One way to craft a poem is to use the discipline of strict poetic form and Robin seems to enjoy such a challenge.  There is a poem in Portals entitled Wet & Windy which is a double abcderian  – a form I’ve never tried, but one which must be inordinately difficult to execute successfully.  In a double abcderian, the first line must begin with an A, the second with a B and so on till the 26th line, which must begin with a Z.  But that’s only half of it.  The rest of the challenge is to make the first line end with a Z, the second end with a Y, and so on till the 26th line, which must end with the letter A!   In a poem such as this, it is form that conjures language.  

Robin also has enormous fun with rhyme and rhythm in This poem is – a long and very entertaining list of everything from a bikie’s chain to a Puccini opera! 

Besides writing about writing, Robin also has a poem about reading. In a lovely poem The Reader, she conveys the excitement some of us feel when we begin to read a new anthology of poems, looking for something which will really strike a chord and resonate.
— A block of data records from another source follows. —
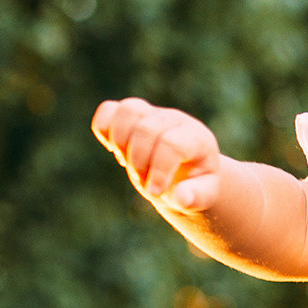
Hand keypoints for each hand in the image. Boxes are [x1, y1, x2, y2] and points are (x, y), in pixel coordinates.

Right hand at [92, 98, 224, 211]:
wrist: (188, 173)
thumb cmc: (195, 185)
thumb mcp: (203, 196)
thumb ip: (195, 197)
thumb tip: (181, 197)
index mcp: (198, 139)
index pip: (172, 144)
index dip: (158, 170)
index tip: (155, 192)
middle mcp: (176, 120)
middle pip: (146, 128)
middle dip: (138, 161)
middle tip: (142, 180)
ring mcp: (153, 113)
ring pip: (128, 109)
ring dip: (120, 142)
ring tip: (127, 162)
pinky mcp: (133, 115)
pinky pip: (108, 109)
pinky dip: (103, 129)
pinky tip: (115, 150)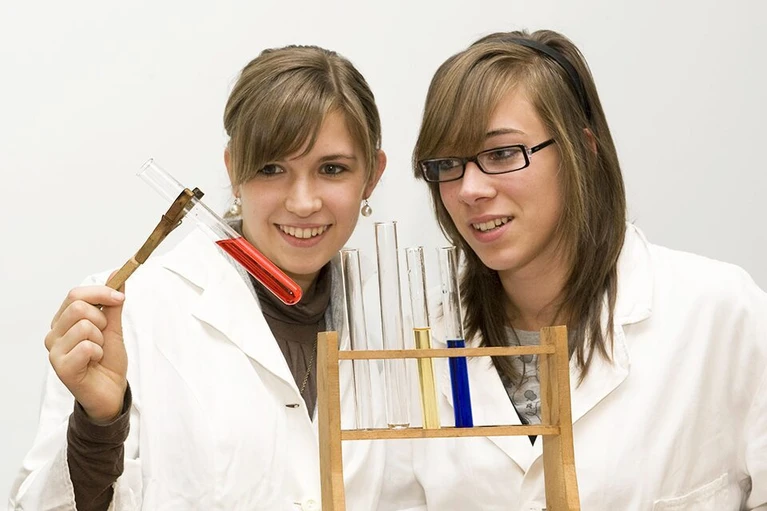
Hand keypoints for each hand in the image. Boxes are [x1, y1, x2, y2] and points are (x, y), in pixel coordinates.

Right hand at [45, 284, 127, 423]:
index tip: (120, 297)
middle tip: (104, 337)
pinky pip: (86, 347)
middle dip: (102, 320)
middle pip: (78, 307)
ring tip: (98, 352)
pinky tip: (94, 363)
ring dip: (101, 339)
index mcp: (64, 321)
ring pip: (84, 326)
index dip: (101, 292)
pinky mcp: (60, 367)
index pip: (75, 294)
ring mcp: (54, 351)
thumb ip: (113, 303)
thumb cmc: (108, 360)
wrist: (111, 390)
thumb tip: (118, 274)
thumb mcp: (114, 327)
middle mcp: (54, 334)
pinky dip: (99, 353)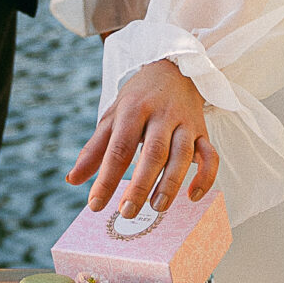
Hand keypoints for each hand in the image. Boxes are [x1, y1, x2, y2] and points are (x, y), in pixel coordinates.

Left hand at [66, 58, 216, 217]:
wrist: (172, 69)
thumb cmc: (138, 99)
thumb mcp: (112, 117)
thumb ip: (94, 149)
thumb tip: (73, 179)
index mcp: (134, 110)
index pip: (119, 147)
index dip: (107, 178)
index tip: (95, 204)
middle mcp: (162, 115)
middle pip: (153, 152)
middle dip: (140, 185)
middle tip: (127, 212)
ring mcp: (185, 123)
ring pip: (182, 155)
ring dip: (170, 183)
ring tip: (157, 207)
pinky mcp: (202, 132)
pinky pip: (210, 155)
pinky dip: (206, 176)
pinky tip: (193, 195)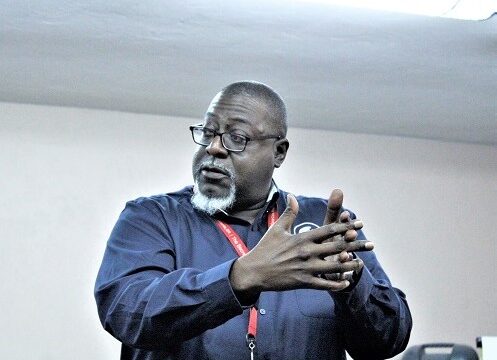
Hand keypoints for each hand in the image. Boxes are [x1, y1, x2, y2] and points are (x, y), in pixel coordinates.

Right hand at [229, 194, 373, 301]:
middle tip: (371, 244)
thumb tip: (293, 196)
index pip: (329, 230)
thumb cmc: (265, 248)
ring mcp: (306, 268)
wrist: (254, 271)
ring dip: (350, 265)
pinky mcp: (303, 282)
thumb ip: (289, 213)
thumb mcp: (277, 228)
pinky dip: (336, 283)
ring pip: (334, 266)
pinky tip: (346, 282)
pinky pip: (324, 283)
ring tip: (361, 263)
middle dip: (356, 245)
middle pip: (337, 247)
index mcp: (302, 238)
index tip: (359, 224)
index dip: (346, 226)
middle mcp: (306, 252)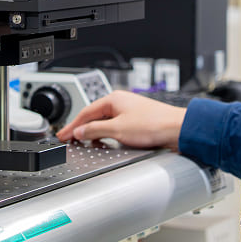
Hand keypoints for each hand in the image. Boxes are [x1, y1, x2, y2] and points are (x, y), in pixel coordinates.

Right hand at [56, 90, 184, 150]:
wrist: (177, 129)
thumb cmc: (153, 125)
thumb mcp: (117, 129)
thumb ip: (96, 130)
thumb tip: (81, 131)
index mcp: (114, 99)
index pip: (86, 112)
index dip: (73, 125)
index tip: (63, 134)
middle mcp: (121, 102)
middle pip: (95, 116)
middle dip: (82, 128)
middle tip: (70, 139)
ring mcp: (130, 111)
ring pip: (106, 122)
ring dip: (95, 132)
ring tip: (86, 142)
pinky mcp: (138, 121)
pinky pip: (116, 126)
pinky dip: (107, 134)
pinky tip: (106, 142)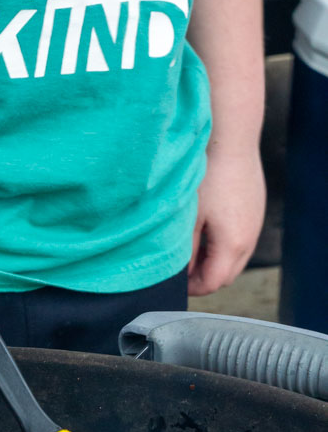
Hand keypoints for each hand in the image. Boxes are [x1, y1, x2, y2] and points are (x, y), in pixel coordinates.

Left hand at [188, 147, 265, 296]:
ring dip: (215, 262)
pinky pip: (241, 241)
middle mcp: (249, 240)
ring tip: (192, 250)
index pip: (213, 283)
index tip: (176, 283)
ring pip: (235, 260)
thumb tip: (182, 273)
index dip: (193, 288)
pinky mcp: (255, 213)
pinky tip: (207, 231)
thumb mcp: (189, 219)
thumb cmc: (207, 177)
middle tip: (181, 271)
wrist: (231, 142)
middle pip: (227, 276)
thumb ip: (186, 251)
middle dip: (204, 279)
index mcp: (232, 245)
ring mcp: (255, 226)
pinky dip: (224, 247)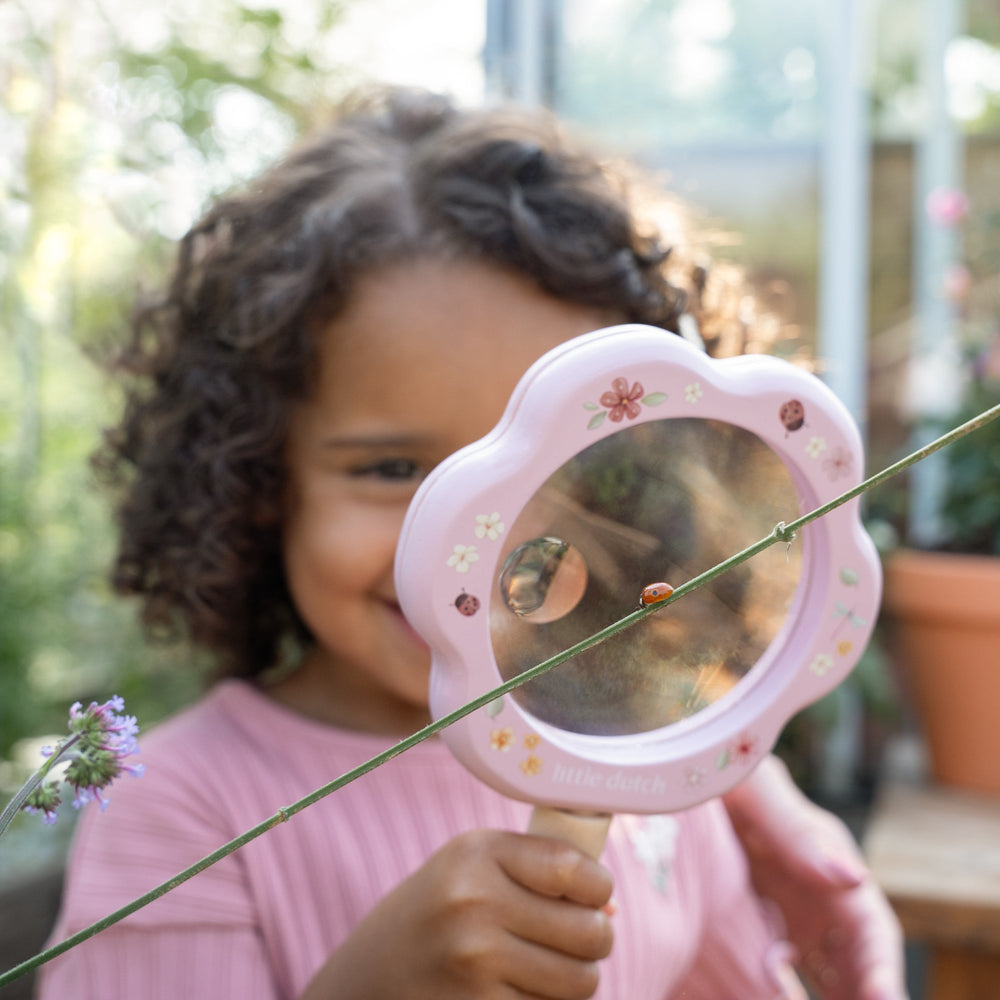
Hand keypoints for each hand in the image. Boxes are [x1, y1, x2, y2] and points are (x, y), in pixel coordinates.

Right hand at [302, 829, 614, 999]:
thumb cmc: (432, 917)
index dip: (597, 886)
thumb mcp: (469, 869)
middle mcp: (473, 903)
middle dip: (594, 940)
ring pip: (580, 982)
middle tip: (573, 939)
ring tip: (543, 968)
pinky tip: (515, 993)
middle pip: (589, 931)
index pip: (573, 868)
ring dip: (575, 980)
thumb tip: (608, 907)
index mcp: (475, 854)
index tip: (594, 895)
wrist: (363, 981)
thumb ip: (535, 871)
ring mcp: (474, 963)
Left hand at [724, 756, 908, 999]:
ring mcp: (787, 910)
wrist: (675, 769)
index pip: (870, 926)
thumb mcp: (753, 788)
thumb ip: (796, 830)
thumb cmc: (719, 769)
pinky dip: (786, 995)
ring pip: (828, 972)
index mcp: (825, 857)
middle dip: (869, 995)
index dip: (883, 967)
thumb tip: (854, 877)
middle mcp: (816, 890)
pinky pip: (784, 972)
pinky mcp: (756, 922)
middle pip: (858, 960)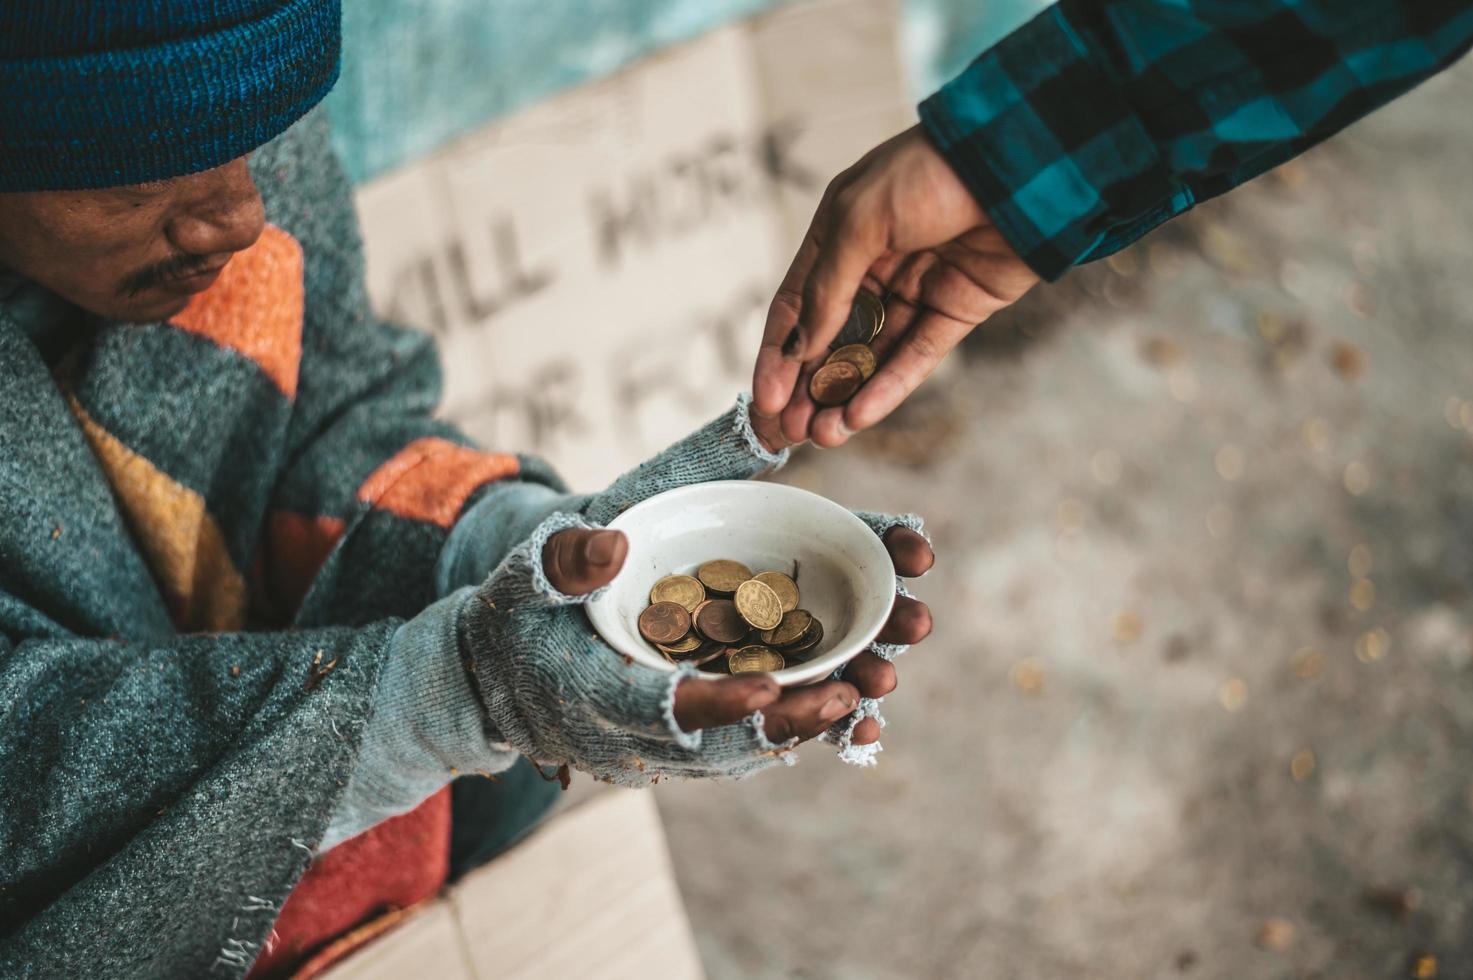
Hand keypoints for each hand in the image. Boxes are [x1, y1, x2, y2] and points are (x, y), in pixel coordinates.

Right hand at [543, 524, 933, 747]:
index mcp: (594, 695)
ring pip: (748, 743)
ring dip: (812, 720)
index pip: (662, 708)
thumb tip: (611, 545)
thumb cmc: (513, 618)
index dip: (718, 702)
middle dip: (794, 718)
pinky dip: (799, 721)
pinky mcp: (686, 734)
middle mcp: (637, 734)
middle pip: (725, 740)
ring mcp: (664, 743)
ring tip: (876, 685)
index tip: (772, 685)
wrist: (497, 676)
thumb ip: (562, 562)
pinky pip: (748, 738)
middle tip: (856, 690)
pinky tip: (852, 696)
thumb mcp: (521, 576)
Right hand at [750, 125, 1039, 449]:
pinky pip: (916, 357)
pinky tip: (861, 415)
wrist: (1018, 164)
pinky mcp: (956, 310)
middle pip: (830, 340)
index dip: (778, 356)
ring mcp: (916, 290)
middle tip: (789, 433)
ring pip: (871, 357)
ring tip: (824, 436)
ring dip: (844, 397)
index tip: (766, 401)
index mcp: (839, 234)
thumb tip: (801, 347)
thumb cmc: (932, 171)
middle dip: (807, 389)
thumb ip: (828, 287)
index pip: (796, 307)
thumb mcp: (861, 219)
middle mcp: (873, 265)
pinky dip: (889, 387)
This is how she puts it …..

    ‘And here it comes
    surprising me at last –
    the rare, the numinous one
    like the flick of a silver tongue
    light falling
    from another room.’

Something else I admire about Robin is that she’s not afraid to include big issues in her poems  – religion and violence, corporate greed and global warming, terrorism and nuclear meltdown.  Other sources of inspiration come from her wide-ranging interests – travel (to places like Copacabana), going to plays and movies, attending a performance of Rachmaninov’s music where we are left:

    uncertain as fledglings
    learning to come down
    to earth

Robin also knows that good poems take us on a journey.  Her poem about Mozart starts with the particular – his 5 siblings who didn’t survive childhood, 5 of his own 7 children who suffered the same fate – but the end of the poem opens us out to the universal, to:

    all the lost children
    all the parents
    all down the years

So yes, there is sadness in some of the poems, but also much joy.  We meet some of her grandchildren – the 8-year old Thomas of the title poem (who is now almost 15),  two other grandchildren, Micah and Sydney and their father, Aaron, all of whom live in the US and so can’t be here today.  But Robin’s daughter Susan is here, as is another grandson, Sam.  And it’s a tribute to Robin that so many friends, writers and other poets have also gathered here this evening. 

If, as the American poet A.R. Ammons asserts, ‘value is represented in poems,’ and if poems ‘exemplify ways to behave’, then through the portals of Robin’s work, we see her behaving in ways we can only admire – someone who loves nature and art, who celebrates beauty, is alive to the mystery and humour of life, who is generous of spirit and deeply connected to her family.  In these 24 new poems, Robin achieves what she set out to achieve – she communicates, she entertains, and she also uplifts.